Salman not happy with Bharat
In a conversation with Mumbai Mirror, Salman Khan said that he felt the film had problems and to him, it appeared to be incomplete. "I just thought towards the end, the father should have come back. That was my problem with the film. But aaj kal ke yeh new people think that a reunion with the father is a cliché. Father ki age kya hogi? Uski story kya hogi? I don't give a damn, he should have come back," Salman told Mumbai Mirror.
He added, "Yes, the film did phenomenal business, my sister (Alvira) is happy, we're happy with the product. But if we had shown a 70-year-old man and a 90-year-old man having a conversation, it would have been a more emotionally satisfying film. Bharat's whole journey was about him waiting for his father to come back to him. So, for me, the film looked incomplete."

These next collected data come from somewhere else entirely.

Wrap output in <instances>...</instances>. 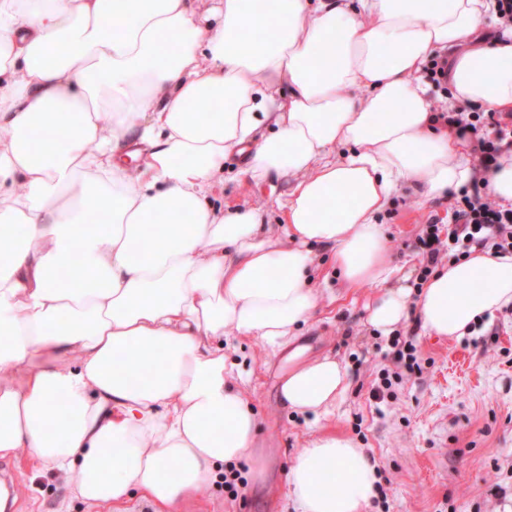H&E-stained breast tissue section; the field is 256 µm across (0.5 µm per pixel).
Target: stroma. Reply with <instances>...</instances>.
<instances>
[{"label":"stroma","mask_w":512,"mask_h":512,"mask_svg":"<svg viewBox=\"0 0 512 512\" xmlns=\"http://www.w3.org/2000/svg\"><path fill=\"white\" fill-rule=\"evenodd\" d=\"M232 175L216 186L210 202L217 207L246 204L262 208L268 223H280L277 196L290 188L287 179L256 187L236 179L243 160L229 162ZM450 199L424 200L407 184L399 186L380 217L390 257L402 266L405 287L415 288L420 272L415 245L428 219L447 223ZM310 276L322 293L315 316L298 332L296 343L309 356H336L348 370L346 392L319 422L285 407L279 395L281 355L260 338L230 336L224 356L230 381L244 391L253 408L258 437L272 456L265 481L251 480V466L236 462L248 480L242 493L216 484L200 502H183L169 512H289L284 469L309 441L324 431L349 436L368 449L380 472L387 499L367 512H512V314L501 312L461 338L416 332L414 318L399 332L414 331L421 370L394 380L379 401L371 389L384 371L389 337L365 319L364 303L372 286L341 287L328 248H313ZM9 469L17 502L6 512H94L72 497L60 478L34 469L27 449L0 459Z\"/></svg>","instance_id":"1"}]
</instances>
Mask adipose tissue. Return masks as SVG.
<instances>
[{
  "mask_svg": "<svg viewBox=\"0 0 512 512\" xmlns=\"http://www.w3.org/2000/svg\"><path fill=\"white\" fill-rule=\"evenodd\" d=\"M493 0H0V458L27 449L72 496L168 512L227 462L269 459L224 335L288 349L320 306L308 269L331 248L368 322L466 335L512 308V254L473 249L418 294L377 218L398 186L428 199L474 182L467 143L435 119L421 74L449 53L459 103L512 108V29ZM292 187L284 222L217 209L224 162ZM348 198H338L339 190ZM149 242L139 252L135 242ZM79 262L85 280L55 279ZM348 386L332 356L294 352L286 407L322 416ZM367 449L323 434L287 474L295 512H365Z\"/></svg>",
  "mask_w": 512,
  "mask_h": 512,
  "instance_id": "obj_1",
  "label": "adipose tissue"
}]
</instances>
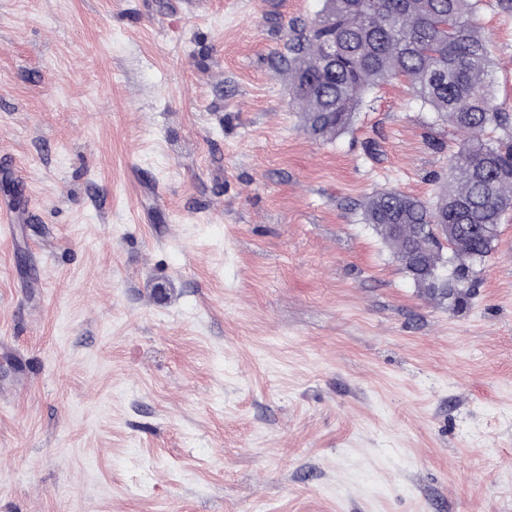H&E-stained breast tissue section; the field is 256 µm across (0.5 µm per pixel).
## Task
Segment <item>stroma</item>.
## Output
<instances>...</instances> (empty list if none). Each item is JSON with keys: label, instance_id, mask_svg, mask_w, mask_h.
Masks as SVG:
<instances>
[{"label": "stroma", "instance_id": "35a3bbf8", "mask_svg": "<svg viewBox=\"0 0 512 512\" xmlns=\"http://www.w3.org/2000/svg\"><path fill=\"white\" fill-rule=\"evenodd\" d=\"M322 7L0 0V512H512V210L465 303L415 286L361 207L464 138L402 79L307 132Z\"/></svg>", "mask_w": 512, "mask_h": 512}]
</instances>
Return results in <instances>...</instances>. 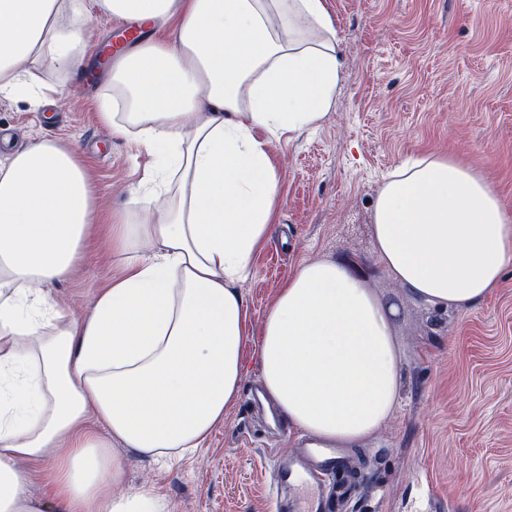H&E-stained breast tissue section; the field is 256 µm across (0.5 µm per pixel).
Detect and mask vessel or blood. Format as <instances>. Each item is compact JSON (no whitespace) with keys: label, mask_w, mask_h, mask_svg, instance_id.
<instances>
[{"label":"vessel or blood","mask_w":512,"mask_h":512,"mask_svg":"<svg viewBox=\"0 0 512 512\" xmlns=\"http://www.w3.org/2000/svg\"><path fill=\"white\" fill-rule=\"evenodd\" d=\"M272 485L278 492L310 489V497L299 502L297 512H336L340 503L356 491L348 466L336 449L308 444L275 466Z\"/></svg>","instance_id":"1"}]
</instances>
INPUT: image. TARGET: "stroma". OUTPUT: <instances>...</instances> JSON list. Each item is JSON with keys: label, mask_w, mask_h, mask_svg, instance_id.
I'll list each match as a JSON object with an SVG mask.
<instances>
[{"label": "stroma", "mask_w": 512, "mask_h": 512, "mask_svg": "<svg viewBox=\"0 0 512 512\" xmlns=\"http://www.w3.org/2000/svg\"><path fill=\"white\" fill-rule=\"evenodd\" d=\"M342 68L336 99L314 130L267 149L280 202L255 272L242 291L259 330L277 289L301 257L357 261L375 292L396 301L404 348L400 406L374 438L346 449L363 487L348 512H512V269L482 305L433 310L409 298L377 265L371 212L386 176L427 153L485 173L512 205V0H328ZM93 54L82 83L36 69L52 101L0 96V139L13 150L41 138L73 144L90 169L98 224L129 208L151 158L136 136L98 119L111 94ZM113 273L108 240L84 253L52 298L88 312ZM238 399L205 448L154 460L115 454L122 488L155 485L172 512H275L270 475L306 436L283 432L259 400L260 368L247 356Z\"/></svg>", "instance_id": "stroma-1"}]
</instances>
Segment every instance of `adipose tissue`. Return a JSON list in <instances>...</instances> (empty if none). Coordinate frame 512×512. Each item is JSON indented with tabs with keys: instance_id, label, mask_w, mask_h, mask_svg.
Here are the masks:
<instances>
[{
	"instance_id": "1",
	"label": "adipose tissue",
	"mask_w": 512,
	"mask_h": 512,
	"mask_svg": "<svg viewBox=\"0 0 512 512\" xmlns=\"http://www.w3.org/2000/svg\"><path fill=\"white\" fill-rule=\"evenodd\" d=\"M97 13L156 32L112 60L119 97L99 117L137 133L165 197L139 220L113 215L119 271L77 316L49 288L96 235L91 174L55 139L0 161V512H45L26 491L42 467L54 512H170L156 486L118 491L112 447L202 448L239 394L251 339L295 430L360 444L399 404V310L359 264L301 259L256 333L242 292L279 202L266 146L318 127L336 97L327 0H0V95L45 96L36 63L81 82ZM371 220L382 269L429 307L475 308L512 267V207L450 157L396 169Z\"/></svg>"
}]
</instances>
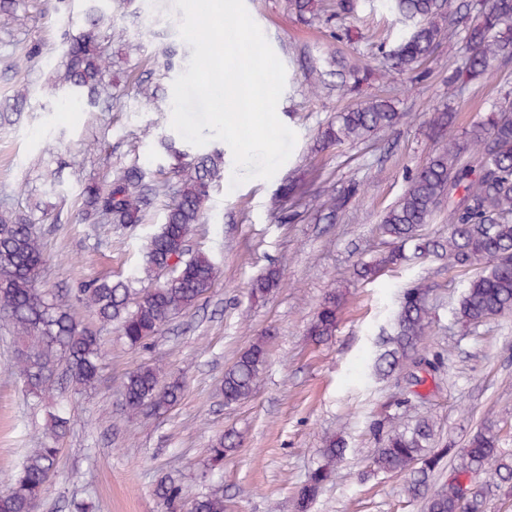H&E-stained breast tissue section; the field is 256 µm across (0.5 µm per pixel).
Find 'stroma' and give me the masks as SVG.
Masks as SVG:
<instances>
[{
  "label": "stroma",
  "mask_w": 512,
  "mask_h": 512,
  "mask_svg": "<svg viewBox=\"0 0 512 512\" xmlns=\"http://www.w3.org/2000/svg\"><path fill=\"white\" fill-rule=\"evenodd\" d=\"M26 3L24 26L0 17V102L19 88L30 90L29 111L14 123L0 121V206L23 210L38 200L57 216V223L41 227L51 257L46 287L70 295L82 281L123 279L141 264L149 236L163 222L162 204H154L145 223L135 226L82 224L76 210L85 184L110 180L120 167L136 164L148 178L163 173L176 181L177 161L165 154V139L192 155L224 153V178L190 241L193 250L214 256L220 271L212 293L144 347L127 344L114 327L77 310V318L96 329L106 353L100 378L95 389L57 390L40 403L11 372L16 337L9 320L0 317V492L9 489L27 451L46 444L47 414L55 409L66 413L71 428L56 443V474L39 512H64L74 498L92 503L93 512H166L154 488L167 475L178 480L187 502L220 483L226 512H295L298 488L325 438L333 435L345 440L346 459L309 512H422L421 503H407L403 477L366 475L377 446L370 425L384 410L402 425L431 418L440 448H463L489 418L501 430L503 447L512 449V314L470 331L453 324L449 310L470 274L432 257L370 284L355 275L360 261L388 250L377 230L379 218L402 195L407 174L438 146L429 126L433 108L450 104L457 114L453 132L461 134L501 92L512 91V65L455 97L448 94L446 77L465 51L461 40L443 45L418 80L380 72L368 90L396 97L401 122L367 143L323 150L321 130L356 99L336 90L312 92L309 60L325 61L338 52L363 56L379 68L376 45L393 27V17L360 5L342 22L349 39L338 41L325 27L299 21L287 0H245L285 67L277 115L297 140L271 179L235 186L233 154L225 142L213 139L198 147L171 126L167 101L193 52L179 34L183 12L173 0H112V23L123 32L112 45L113 88L157 76L165 50L177 56L161 81L163 101L131 93L109 112L66 107L44 82L65 33L79 26L82 0L61 12L53 11V0ZM37 41L47 45L44 57L25 62ZM106 155L111 165H103ZM54 171L61 182L56 192L44 180ZM351 180L362 183V192L336 223L319 221L328 196ZM288 182L296 187L288 204L299 216L278 224L270 218V204ZM272 264L281 272L279 288L266 300L252 301L251 280ZM413 282L429 286L436 308L422 352L445 360L440 380H427L417 397L399 379L378 381L370 374L379 333ZM334 288L347 291L348 303L332 340L313 344L307 326ZM263 334L269 357L259 388L250 399L225 406L219 394L225 369ZM154 362L182 377L184 397L164 416L128 418L122 382ZM229 431L240 436V447L227 454L219 472L207 474L212 442Z\"/></svg>",
  "instance_id": "stroma-1"
}]
</instances>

Salman Khan vs Priyanka Chopra
Salman Khan had earlier courted controversy for his several potshots at Priyanka Chopra who had chosen The Sky is Pink over Bharat. Salman had said that Priyanka had insisted on being a part of Bharat and later ditched the film, which irked him. He also said that Katrina came to save the film after Priyanka's sudden exit at the last minute.
After keeping her calm for a while and ignoring Salman Khan's unprompted responses against her; Priyanka had shot back at him and revealed why she did not choose Bharat. In a video that has now gone viral, Priyanka can be seen calling the movie a 'song-and-dance' film.
She said, "Everyone questions my judgment – why not this tent-pole, potboiler, song-and-dance film and why am I playing a mother." When the people present at the party asked what those 'potboilers' are, she chose to just laugh it off. Chopra also added that it was the director Shonali Bose and her vision that made her choose the film over a "tentpole, song-and-dance film".